From September 21st to September 30th, we made extensive preparations for the second and third batches of viruses. The second batch included preparations of WT, SD9, SI14, and SI28, while the third batch consisted of SD24 and SI28. In the second batch of viruses, the titer of SI28 was low, and it was consumed after two targeted experiments. Therefore, the third batch of viruses was prepared together with SD24. After the preparation of the third batch of viruses, we collected all the influenza viruses with different lengths of neuraminidase that we designed. Consequently, we conducted an experiment to inhibit the agglutination of chicken red blood cells (Figure 15). The results revealed that SD24 and SI28 did not effectively inhibit the agglutination of chicken red blood cells, presumably due to their low virus titer. Consequently, we performed absolute quantification of these viruses and confirmed that the virus titers of SD24 and SI28 were indeed significantly lower than those of WT, SD9, and SI28. The low titer of SI28 contradicted the original literature and made us realize that there was an issue with our design. Upon investigation, we discovered that the wrong sequence had been inserted into our SI28, prompting us to redesign the related primers. Additionally, we conducted a small-scale test on PS(mut) in a 6-well plate, but unfortunately, it was not successful this time. Furthermore, we evaluated the targeting of a large number of prepared viruses. However, due to the low virus titer of SD24, we only evaluated the targeting of the other three mutant viruses and the wild-type viruses, excluding SD24.

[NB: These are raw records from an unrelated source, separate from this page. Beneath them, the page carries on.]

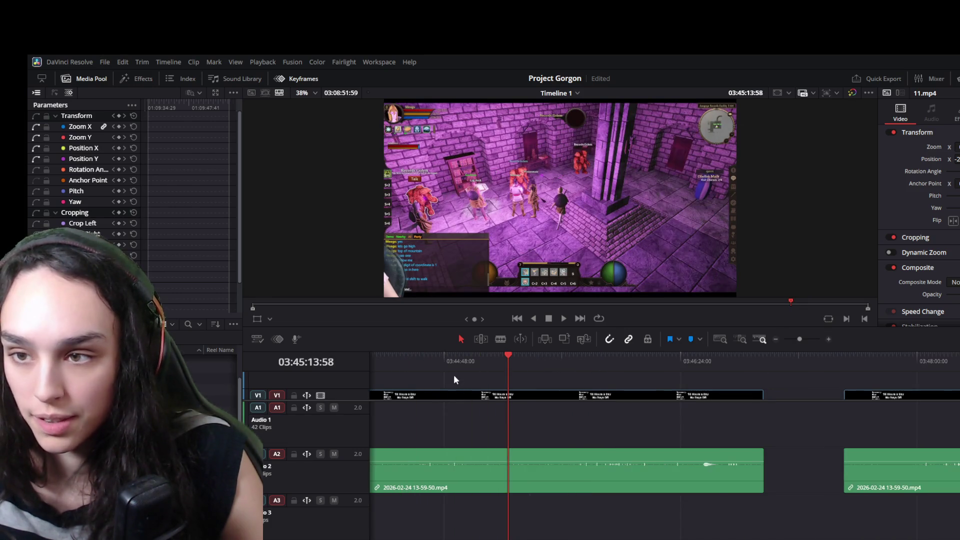
mouse_move(493, 353)
left_mouse_down()
mouse_move(475, 358)
mouse_move(509, 357)
left_mouse_up()
- Blade-cut at 03:45:00 and 03:45:14, delete the piece between, then jump back earlier
key("ctrl+b")
left_click(515, 391)
key("ctrl+b")
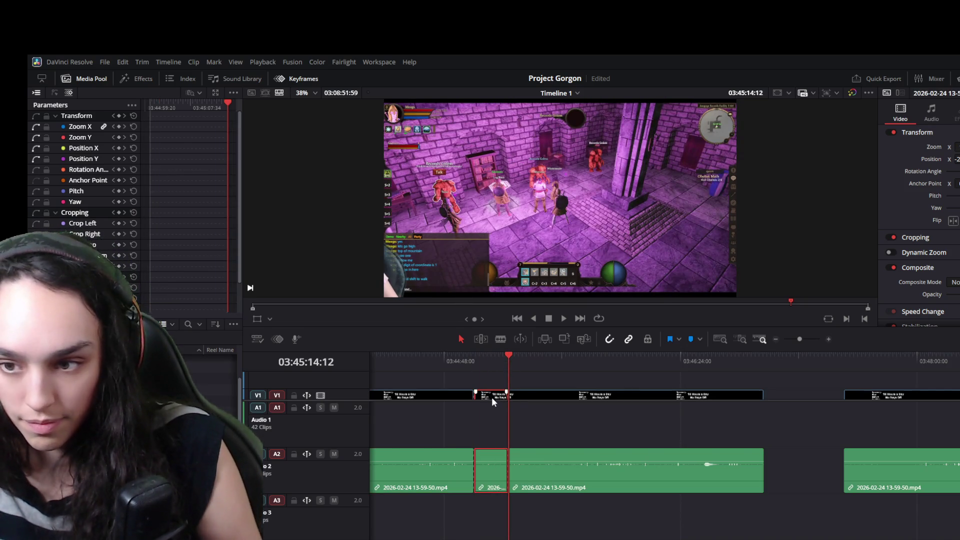
key("Delete")
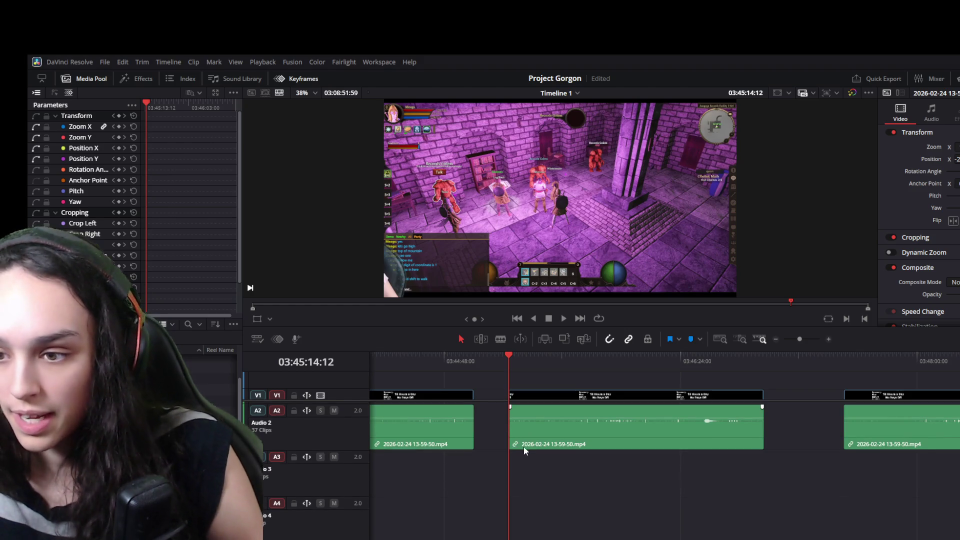
scroll(595, 432, "left", 3)
scroll(593, 431, "left", 3)
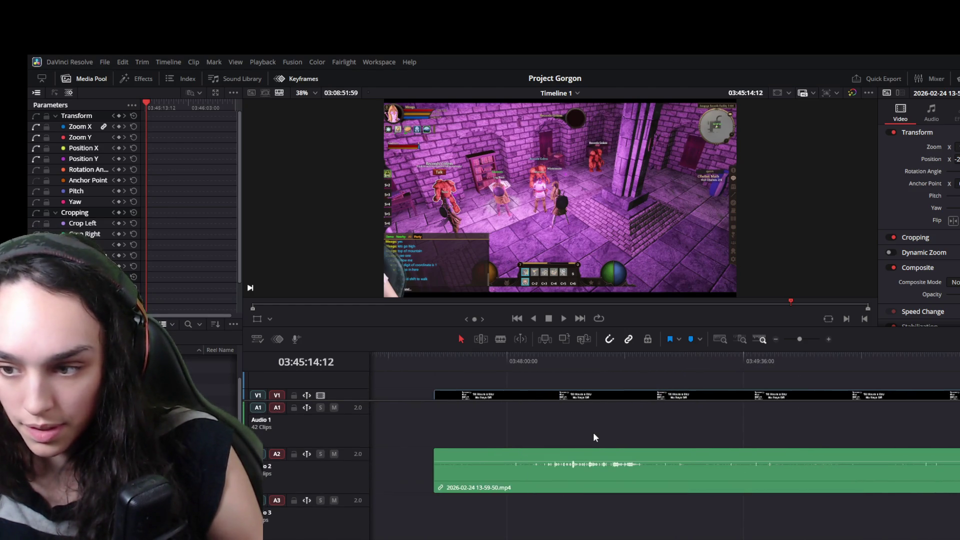
scroll(593, 433, "left", 3)
scroll(593, 434, "down", 10)
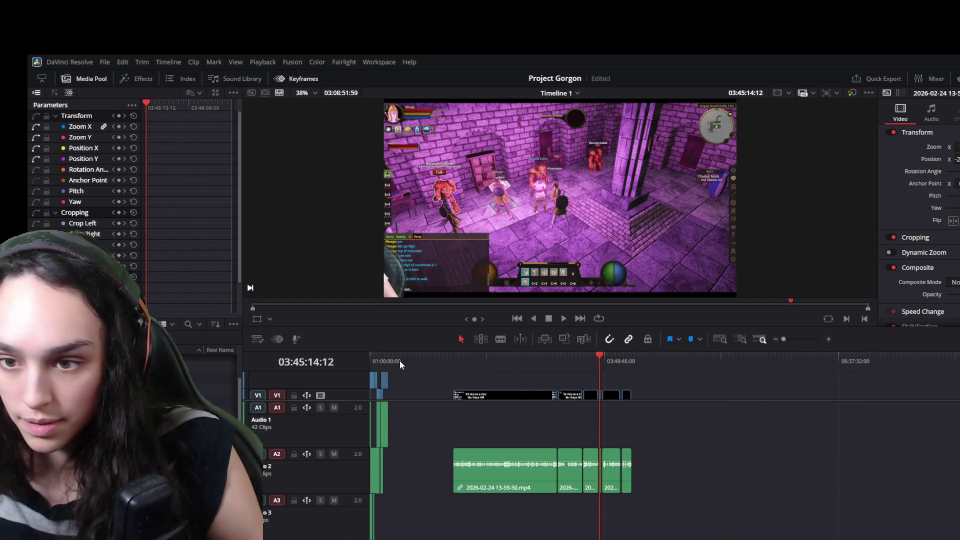
left_click(388, 358)
scroll(509, 453, "up", 10)
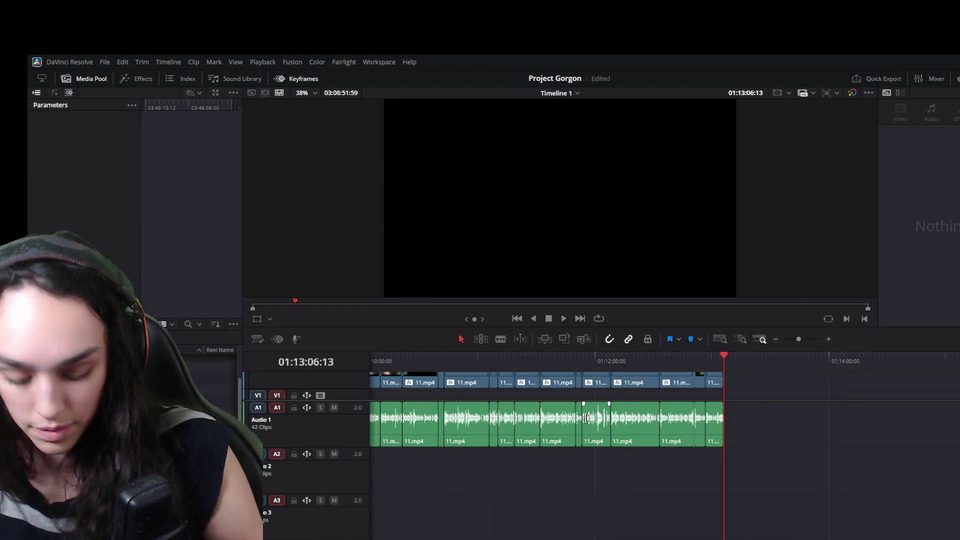
- Move the small leftover webcam clip to the end of the A2 webcam clips and play it
left_click(736, 395)
left_click_drag(738, 396, 954, 407)
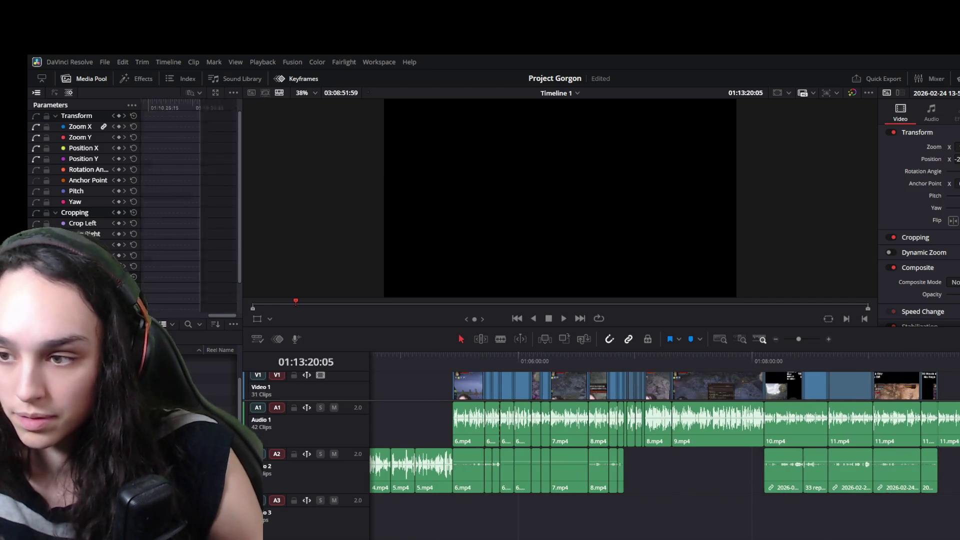
left_click(939, 361)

The following figure shows the reverse view of the above figure, which is SI28, SI14, SD9, SD24 and WT from top to bottom.
From October 1st to October 10th, we summarized and analyzed the data from the previous targeted experiments (Figure 17). Simultaneously, we reconstructed the A6-SI28-new plasmid and conducted virus rescue experiments with two mutant viruses, SI28-new and PS. However, we were still unable to successfully rescue the PS mutant virus. Upon examining the A4-NAps(mut) plasmid, we discovered that the start codon remained within its 5' packaging signal. Consequently, we performed a point mutation on the plasmid.